The museum was quite interesting though. Nubia refers to the area south of Aswan stretching to the north of Khartoum in present day Sudan and over the millenia it fell in and out of the hands of Egypt. It’s mainly information on the history and the culture of the region, the military campaigns waged by various pharaohs, and artifacts discovered in the region. They’ve currently got a temporary exhibition with stuff they’ve dug up from the Tombs of the Nobles including some mummies of priests and their wives.
I think I’m a bit museumed out now which doesn’t bode well for Luxor given the absolute metric fuck tonne of monuments and museums they have there. We’re taking the beast drive down to Abu Simbel tomorrow so hopefully that should rekindle a bit of a spark for really really old shit. Basma reckons if you’ve not seen the temples at Abu Simbel then you’ve not seen Egypt which is a pretty bold claim.

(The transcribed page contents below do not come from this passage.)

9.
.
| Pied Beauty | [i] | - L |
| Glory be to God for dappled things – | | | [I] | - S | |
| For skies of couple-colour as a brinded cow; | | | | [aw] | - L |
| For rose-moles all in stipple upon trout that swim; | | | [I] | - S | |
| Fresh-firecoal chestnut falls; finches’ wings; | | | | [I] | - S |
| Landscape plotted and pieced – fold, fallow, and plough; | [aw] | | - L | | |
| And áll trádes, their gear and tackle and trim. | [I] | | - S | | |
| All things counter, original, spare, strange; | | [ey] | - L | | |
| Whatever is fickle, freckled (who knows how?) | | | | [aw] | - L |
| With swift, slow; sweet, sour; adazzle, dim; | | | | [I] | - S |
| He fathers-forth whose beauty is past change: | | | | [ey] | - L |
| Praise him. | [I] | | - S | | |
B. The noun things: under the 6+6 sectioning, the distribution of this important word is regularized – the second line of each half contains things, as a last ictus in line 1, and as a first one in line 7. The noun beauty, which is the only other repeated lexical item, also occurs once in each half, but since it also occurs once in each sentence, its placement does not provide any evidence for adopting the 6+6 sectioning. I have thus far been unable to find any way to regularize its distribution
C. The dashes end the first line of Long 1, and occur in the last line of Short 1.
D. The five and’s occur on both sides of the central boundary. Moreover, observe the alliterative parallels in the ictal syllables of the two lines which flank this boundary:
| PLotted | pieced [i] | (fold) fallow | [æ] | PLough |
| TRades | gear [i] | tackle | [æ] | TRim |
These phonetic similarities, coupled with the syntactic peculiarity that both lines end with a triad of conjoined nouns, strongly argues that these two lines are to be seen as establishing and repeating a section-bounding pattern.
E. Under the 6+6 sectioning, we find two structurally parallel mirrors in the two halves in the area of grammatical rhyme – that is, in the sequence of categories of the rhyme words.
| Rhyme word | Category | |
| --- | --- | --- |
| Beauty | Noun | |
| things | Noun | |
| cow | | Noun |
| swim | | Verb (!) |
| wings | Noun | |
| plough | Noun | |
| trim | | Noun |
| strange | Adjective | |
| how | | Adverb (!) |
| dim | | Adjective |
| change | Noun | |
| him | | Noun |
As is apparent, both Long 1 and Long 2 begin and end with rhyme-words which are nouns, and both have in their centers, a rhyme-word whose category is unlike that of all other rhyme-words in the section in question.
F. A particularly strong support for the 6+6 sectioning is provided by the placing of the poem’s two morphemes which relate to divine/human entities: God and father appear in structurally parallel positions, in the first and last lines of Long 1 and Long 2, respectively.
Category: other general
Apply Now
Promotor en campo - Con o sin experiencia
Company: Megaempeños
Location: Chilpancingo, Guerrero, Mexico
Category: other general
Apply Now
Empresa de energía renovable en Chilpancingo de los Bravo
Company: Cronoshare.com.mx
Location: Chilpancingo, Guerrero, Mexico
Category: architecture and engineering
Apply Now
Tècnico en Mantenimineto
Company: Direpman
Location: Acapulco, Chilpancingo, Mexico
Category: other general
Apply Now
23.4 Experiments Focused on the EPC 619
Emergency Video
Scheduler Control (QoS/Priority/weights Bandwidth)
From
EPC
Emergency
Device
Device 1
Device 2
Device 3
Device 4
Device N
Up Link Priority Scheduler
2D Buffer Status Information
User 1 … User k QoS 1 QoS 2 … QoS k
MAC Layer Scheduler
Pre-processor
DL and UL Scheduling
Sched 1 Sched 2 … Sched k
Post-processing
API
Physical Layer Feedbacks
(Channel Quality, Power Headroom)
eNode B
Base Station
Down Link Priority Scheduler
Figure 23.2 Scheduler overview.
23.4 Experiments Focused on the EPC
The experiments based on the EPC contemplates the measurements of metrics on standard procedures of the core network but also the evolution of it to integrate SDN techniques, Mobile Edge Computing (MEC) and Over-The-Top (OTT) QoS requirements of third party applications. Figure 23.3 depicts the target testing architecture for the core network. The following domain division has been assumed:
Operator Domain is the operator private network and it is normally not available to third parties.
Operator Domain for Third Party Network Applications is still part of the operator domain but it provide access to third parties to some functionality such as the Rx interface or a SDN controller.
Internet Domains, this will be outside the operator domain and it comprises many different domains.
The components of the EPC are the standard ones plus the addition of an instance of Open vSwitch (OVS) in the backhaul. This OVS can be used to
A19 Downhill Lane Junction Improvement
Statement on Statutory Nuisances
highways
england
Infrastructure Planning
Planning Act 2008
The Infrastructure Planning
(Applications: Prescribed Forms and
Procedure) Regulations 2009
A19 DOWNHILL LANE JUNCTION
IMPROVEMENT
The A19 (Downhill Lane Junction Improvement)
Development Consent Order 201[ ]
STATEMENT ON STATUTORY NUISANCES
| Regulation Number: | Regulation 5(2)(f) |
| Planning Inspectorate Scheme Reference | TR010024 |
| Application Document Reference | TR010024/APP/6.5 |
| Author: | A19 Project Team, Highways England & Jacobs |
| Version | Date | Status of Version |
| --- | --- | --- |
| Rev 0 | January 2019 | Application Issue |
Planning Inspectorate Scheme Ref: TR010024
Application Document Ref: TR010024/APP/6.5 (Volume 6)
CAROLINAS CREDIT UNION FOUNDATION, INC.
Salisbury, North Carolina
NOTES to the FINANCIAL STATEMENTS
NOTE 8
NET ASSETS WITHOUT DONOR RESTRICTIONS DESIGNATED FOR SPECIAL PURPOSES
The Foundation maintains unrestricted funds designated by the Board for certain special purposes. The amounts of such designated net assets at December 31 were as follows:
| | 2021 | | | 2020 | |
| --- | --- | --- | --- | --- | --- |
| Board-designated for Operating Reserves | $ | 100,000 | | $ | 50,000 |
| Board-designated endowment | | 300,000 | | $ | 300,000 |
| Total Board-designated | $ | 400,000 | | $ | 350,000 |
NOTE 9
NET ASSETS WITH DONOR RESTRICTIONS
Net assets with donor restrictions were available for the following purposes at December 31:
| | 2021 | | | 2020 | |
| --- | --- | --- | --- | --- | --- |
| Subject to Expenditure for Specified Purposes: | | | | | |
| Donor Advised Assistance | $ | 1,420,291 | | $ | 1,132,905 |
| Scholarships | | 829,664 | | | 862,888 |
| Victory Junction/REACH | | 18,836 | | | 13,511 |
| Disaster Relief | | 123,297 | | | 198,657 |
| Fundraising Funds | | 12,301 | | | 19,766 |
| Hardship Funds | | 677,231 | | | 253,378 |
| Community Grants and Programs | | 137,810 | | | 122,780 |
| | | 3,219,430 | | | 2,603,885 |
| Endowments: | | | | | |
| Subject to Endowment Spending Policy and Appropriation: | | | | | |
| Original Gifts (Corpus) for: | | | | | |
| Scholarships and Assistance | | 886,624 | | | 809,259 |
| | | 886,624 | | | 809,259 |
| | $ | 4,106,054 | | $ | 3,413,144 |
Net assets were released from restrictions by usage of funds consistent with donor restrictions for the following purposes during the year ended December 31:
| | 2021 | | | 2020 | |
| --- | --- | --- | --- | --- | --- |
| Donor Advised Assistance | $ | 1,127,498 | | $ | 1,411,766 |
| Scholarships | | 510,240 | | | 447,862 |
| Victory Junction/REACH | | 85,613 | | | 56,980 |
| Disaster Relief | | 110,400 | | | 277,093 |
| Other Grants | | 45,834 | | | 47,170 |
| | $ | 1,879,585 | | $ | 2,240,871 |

Aswan, Aswan Governorate, Egypt
أسوان ، محافظة أسوان ، مصر
Stayed at: Mozamel Home, Aswan
Useful shit to know…
- The local ferries are LE5 each one way. You pay on the boat for the one to Elephantine Island, and you pay the bloke on the dock for the one to the Tombs.
- The ruins and Aswan museum are LE100 and that covers both things.
- The Tombs of the Nobles cost LE60 then you’ll need to pay a man to open them up for you. We gave him LE20 but I think in hindsight we should have given him LE20 each. We’re really terrible at knowing what to tip.
- The Nubian Museum cost LE140 each.
AC2 Train 996, Cairo To Aswan
- We booked our train ticket online for LE130 each and printed it out at a travel shop as our guesthouse couldn’t do it.
- See The Man In Seat 61 for details of how to do this.
- AC2 was fine. Not actually too cold and the seats were wide with loads of legroom. They recline far enough to get a bit of sleep too but you’ll 100% need earplugs and an eye mask.
- We took train 996 leaving Cairo at 10pm from platform 11.
- As soon as you’re spotted by tourist police outside of the station you’ll be steered into Tourist Information. If you’ve not bought your ticket yet these guys will tell you how, and if you have they’ll give you any information you’ll need.
- We were told our train usually goes from platform 11 but sometimes it’ll change to 8.
- Making your way to your platform, you’re likely to be stopped by cleaners wanting to see your ticket so they can direct you to your platform and/or carry your bags for baksheesh. Men dressed in a white uniform will also ask to see your ticket to tell you where you go but they didn’t ask for money.
- The announcements are in Arabic only. Every time there was an announcement in the last hour of waiting I accosted someone and confirmed we were still in the right place.
- The train actually showed up a few minutes early, left a few minutes late, somehow lost half an hour by the time we got to Giza, and by the time we rolled into Aswan the following day it was four hours late.
- There’s a trolley service in AC2 but tea and food is more expensive than if you buy it from the vendors that walk up and down the train. Listen for the guys shouting, Shay, shay, shay! if you’re gagging for a tea. It should cost LE5.